• **Instructions for the task**
Before you return the entries below, strip out the pictures and keep all else exact.

** Data to process follows **

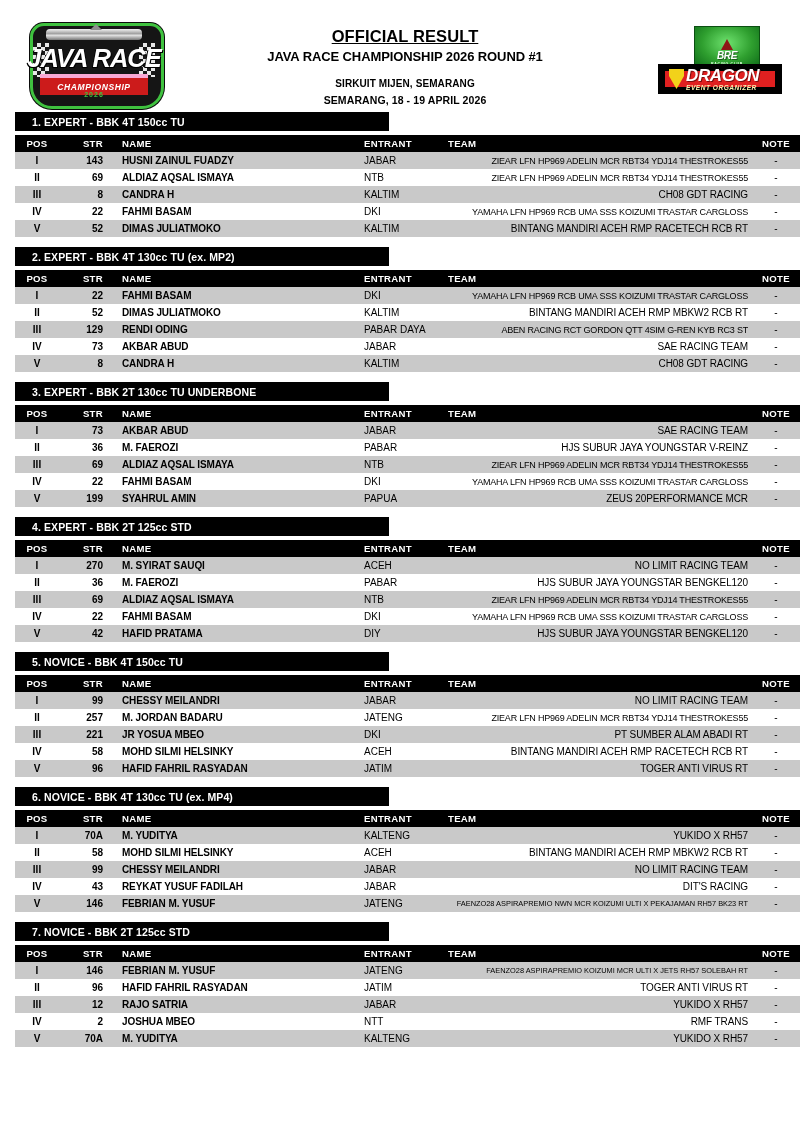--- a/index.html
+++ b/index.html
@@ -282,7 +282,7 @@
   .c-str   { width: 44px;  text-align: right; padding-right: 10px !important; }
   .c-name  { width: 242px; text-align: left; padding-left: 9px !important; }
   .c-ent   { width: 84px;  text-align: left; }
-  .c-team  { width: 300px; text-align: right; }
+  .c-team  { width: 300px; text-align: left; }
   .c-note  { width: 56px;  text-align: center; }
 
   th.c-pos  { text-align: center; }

** End of Data to process **

• **Result**
--- a/index.html
+++ b/index.html
@@ -282,7 +282,7 @@
   .c-str   { width: 44px;  text-align: right; padding-right: 10px !important; }
   .c-name  { width: 242px; text-align: left; padding-left: 9px !important; }
   .c-ent   { width: 84px;  text-align: left; }
-  .c-team  { width: 300px; text-align: right; }
+  .c-team  { width: 300px; text-align: left; }
   .c-note  { width: 56px;  text-align: center; }
 
   th.c-pos  { text-align: center; }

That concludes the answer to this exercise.